The Government of Ontario is also supporting 45 different projects in 40 communities with $30 million over five years to support local transit and intercommunity bus service in areas with little or no public transit through the Community Transportation Grant Program.
These programs will make it more convenient for Ontarians, including seniors, students, youths and persons with disabilities to access essential services in their communities, connect with other transportation services, and travel between cities and towns.
“We are investing in public transit to make it a more convenient travel option and attract more riders,” said Kinga Surma, Parliamentary Assistant to the Ministry of Transportation. “These investments in Rural Ontario are vital to the personal wellbeing of individuals and the economic wellbeing of the broader community.”
“Dependable transit options for people living in rural communities is vital for ensuring inclusion. With the Rural Transportation Service, Community Care Northumberland offers an affordable, coordinated, and connected transportation solution for our community,” said John Logel, Warden, Northumberland County. “In so doing, it reinforces linkages between our municipalities, strengthening the economic, public health, and social fabric of Northumberland County. We thank the province for investing in the ongoing sustainability of this important community service.”
“Community Care Northumberland has worked closely with local municipalities and Northumberland County for many years delivering community transportation. This funding will support the current capacity and provide additional opportunities for residents to access transportation especially in rural areas,” said Trish Baird, Executive Director, Community Care Northumberland. “Our community transportation service called ‘Connecting Northumberland’ has provided 1,611 county residents with trips related to healthcare, work, school, appointments, shopping and social outings.”
- Through Ontario’s Community Transportation Grant Program, Northumberland received $497,200 in funding for their project.
- Through Ontario’s Gas Tax Program, the following communities received funding:
- Cobourg received $203,915
- Cramahe with Alnwick/Haldimand and Hamilton Township received $36,299
- Port Hope received $164,955
- Trent Hills received $77,577
- Funding for Ontario’s gas tax program is determined by the number of litres of gasoline sold in the province. The program provides municipalities with two cents per litre of provincial gas tax revenues. Municipalities receiving gas tax funding must use these funds towards their public transit capital and/or operating expenditures, at their own discretion, including upgrading transit infrastructure, increasing accessibility, purchasing transit vehicles, adding more routes and extending hours of service.
- The share that each municipality receives under Ontario’s gas tax program is based on a formula of 70 percent ridership and 30 percent population. These funds serve both the needs of large and small municipal transit systems.
- Municipalities that contribute financially to public transit services are eligible for funding. Municipalities not currently providing transit can become eligible for funding if they start up fully-accessible transit services.

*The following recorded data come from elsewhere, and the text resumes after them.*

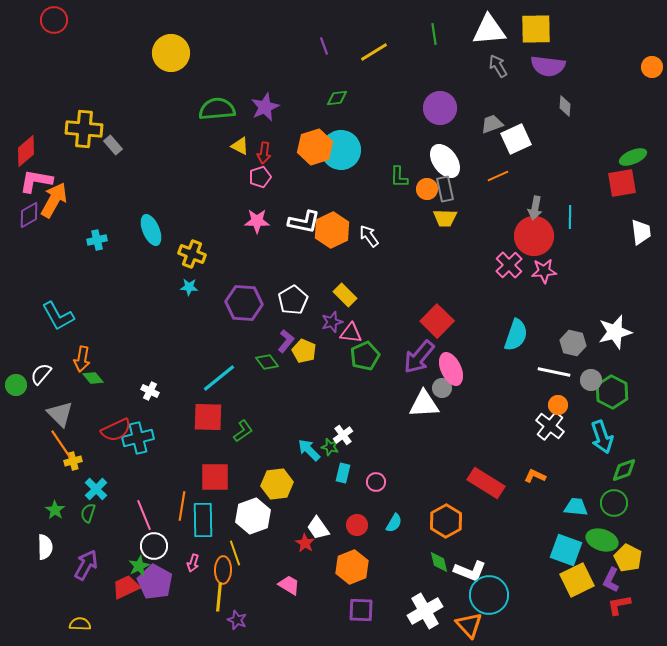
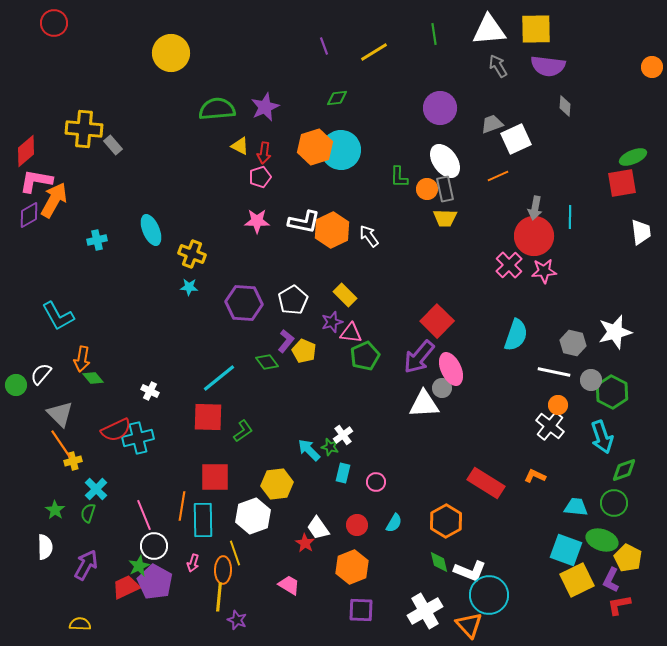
red circle at (54, 20): moved 3 px down
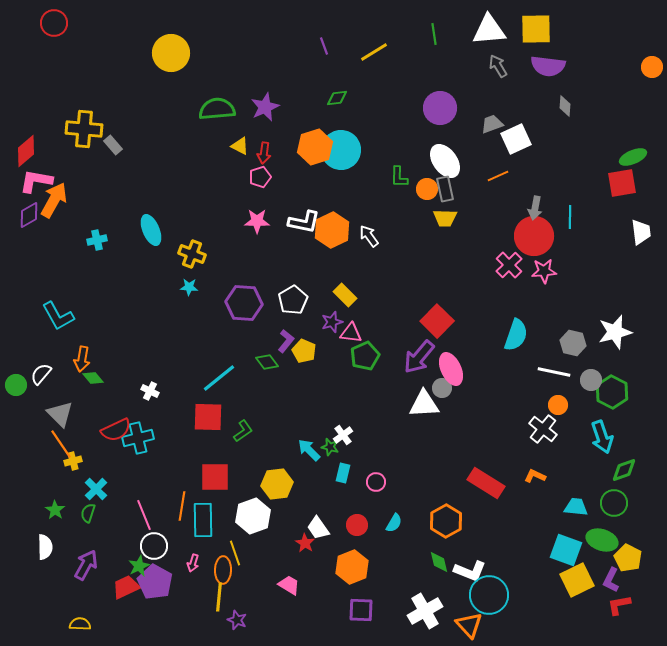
white cross at (550, 426): moved 7 px left, 3 px down
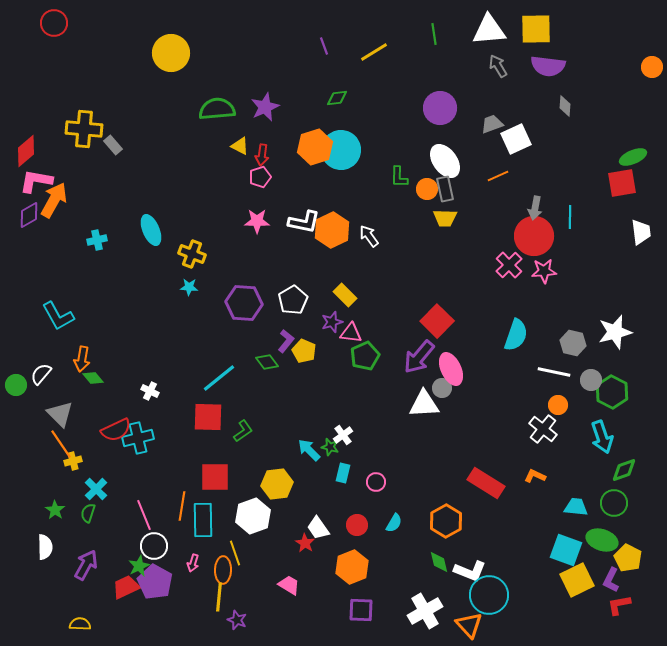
red arrow at (264, 153): moved 2 px left, 2 px down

- Up to $30 million in grants over five years will be awarded to municipalities to partner with community organizations, health agencies, transit agencies, school-bus and private transportation operators, to coordinate local transportation services and/or run intercommunity routes.
- The new Community Transportation Grant Program builds on a successful pilot program that provided nearly $3 million in funding for 22 municipalities since 2015.
- In the first year of the pilot program, more than 28,000 people used the new services to make more than 105,000 trips.